Se les privó del derecho a estudiar, primero en secundaria y luego en la Universidad, asegurándose así que no haya nuevas generaciones de mujeres formadas; después se les cerraron las puertas del mundo laboral; a continuación se les privó del derecho al ocio, clausurando peluquerías y salones de belleza, el único espacio de esparcimiento que les quedaba; también se les cercenó el derecho a la salud, con la paradoja de que solo pueden ser asistidas por doctoras a las que, a la vez, se les impide trabajar; finalmente, se las dejó desprotegidas ante cualquier ataque por violencia doméstica o de género que puedan sufrir, al abolir todas las medidas que existían para ayudarlas.
Si a todo lo anterior unimos la invisibilización total de las mujeres, confinadas en sus casas y con su imagen anulada bajo un asfixiante burka, tenemos un panorama escalofriante.
Una situación que ha merecido la denominación de "apartheid de género" por el propio relator de la ONU. Y no es para menos. Afganistán es el último de los países del mundo en cuanto a derechos de las mujeres.
Me acordaba de todo esto cuando hace poco leía una noticia que me revolvía las entrañas. Decía que a las mujeres que denunciaban violencia de género en Afganistán se las protegía metiéndolas en prisión, en el caso de que no tuvieran ningún pariente varón que se hiciera cargo de ellas.
Se cerraron todos los centros que existían para proteger a estas mujeres por considerarlos innecesarios y, a renglón seguido, se arbitró esta solución, por llamarla de algún modo.
Así, una no sabe qué es peor, si el remedio o la enfermedad. Porque, aunque yo no sepa mucho de las cárceles afganas, estoy segura de que lo último que son es un reducto de paz y comprensión para estas mujeres.
De modo que el mensaje es claro: si se sufre violencia machista en Afganistán no se puede hacer otra cosa que aguantarse, porque denunciar es todavía peor. Es la víctima y no el maltratador quine acabará entre rejas. Tremendo.
Por más que me esfuerce, me resulta imposible ponerme en la piel de estas mujeres, privadas absolutamente de todo. Pero tal vez lo peor, si me viera en su lugar, sería comprobar lo pronto que han sido olvidadas, la resignación -por no llamarla indiferencia- del mundo entero respecto al horror que viven cada día. Un horror que no tiene visos de desparecer, ni siquiera de mejorar. Un horror que, además, si nadie le pone fin, se va a transmitir de generación en generación de mujeres.

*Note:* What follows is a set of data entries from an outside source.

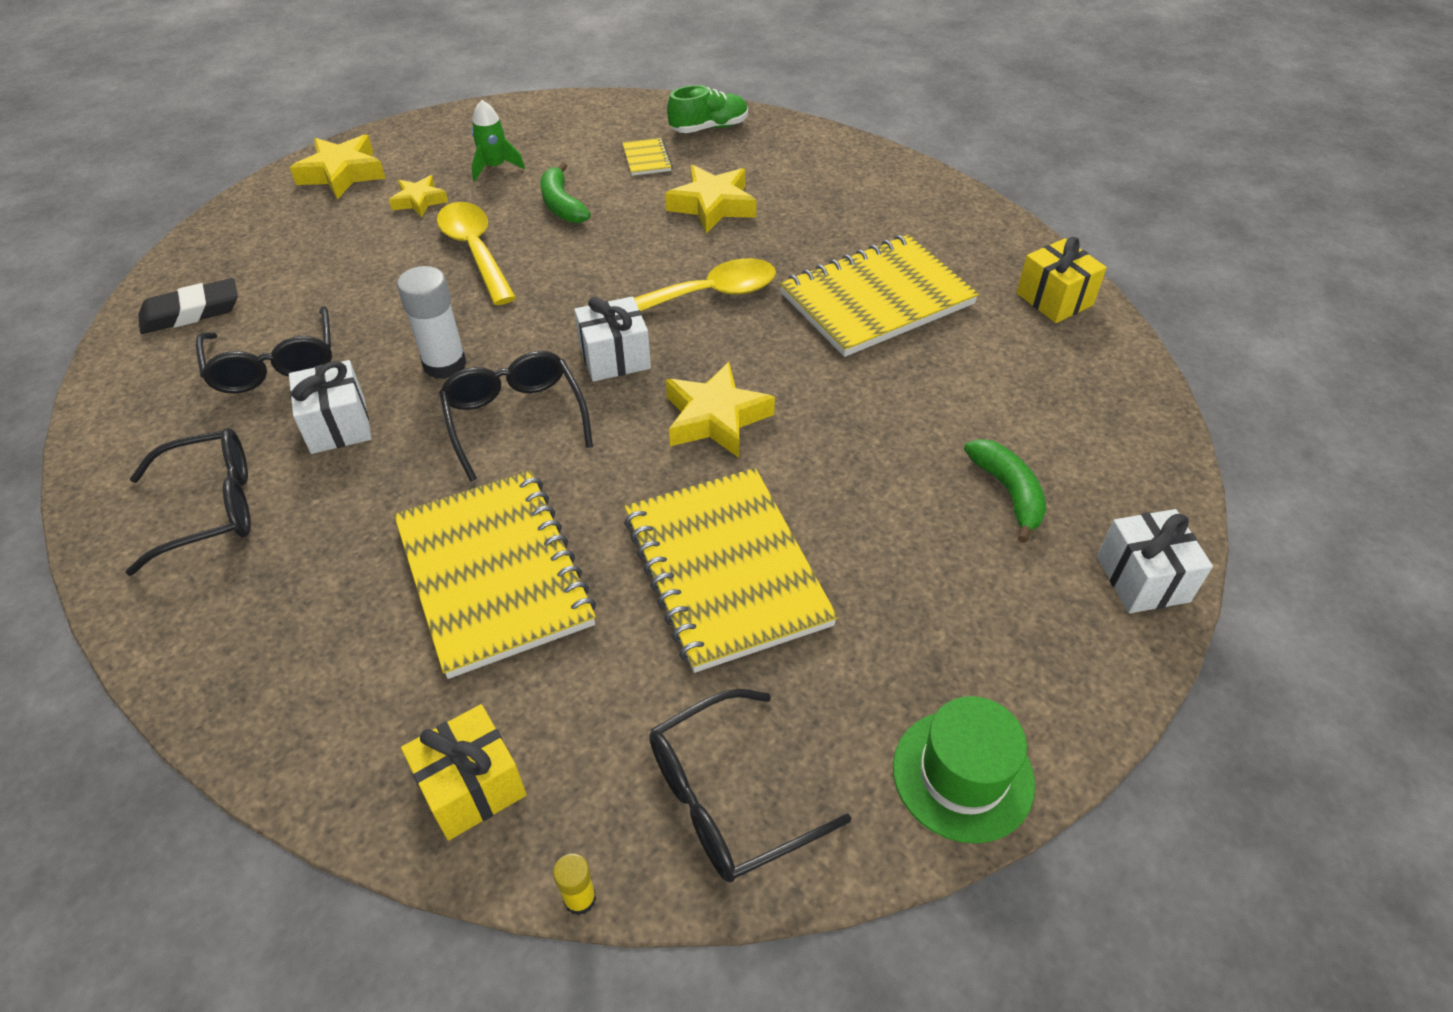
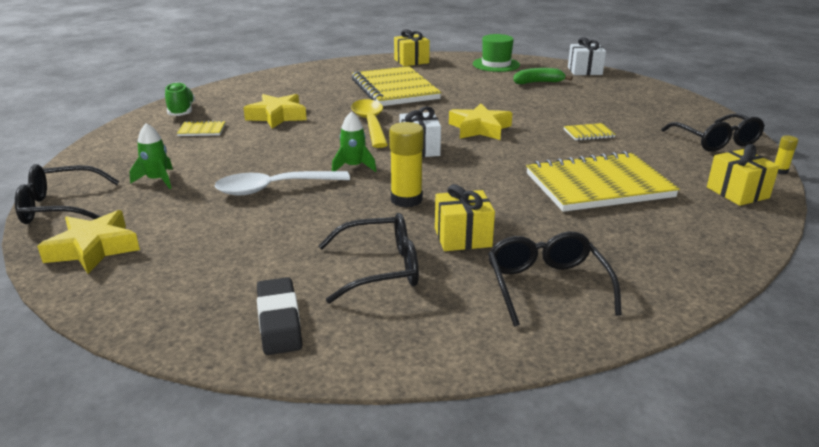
camera: 80 degrees left, 20 degrees down
(338, 425) = (462, 237): white gift -> yellow gift
(419, 201) = (180, 211): yellow star -> none
(445, 364) = (406, 199): white glue stick -> yellow glue stick
(475, 251) = (273, 188): yellow spoon -> white spoon
(515, 418) = (468, 178): black glasses -> black glasses (60, 207)
(545, 303) = (353, 167): none -> green rocket
(562, 205) = (236, 158): green banana -> none
(725, 570) = (588, 133): yellow notebook -> yellow notebook, size x0.41
(963, 775) = (686, 105): green hat -> green hat (496, 64)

En realidad, lo único que nos diferencia de todas esas mujeres privadas de todo es haber tenido la fortuna de nacer en el lugar que hemos nacido y no en el que nacieron ellas.
Son muchos los kilómetros de distancia, pero es todavía mayor la distancia entre los derechos de unas y la falta de derechos de otras. Y eso nos debería instar a no callarnos, a no olvidarlas, a no resignarnos a que esto sea así, como si no se pudiera hacer nada. Porque nuestro silencio apuntala la cárcel en la que se ha convertido su día a día.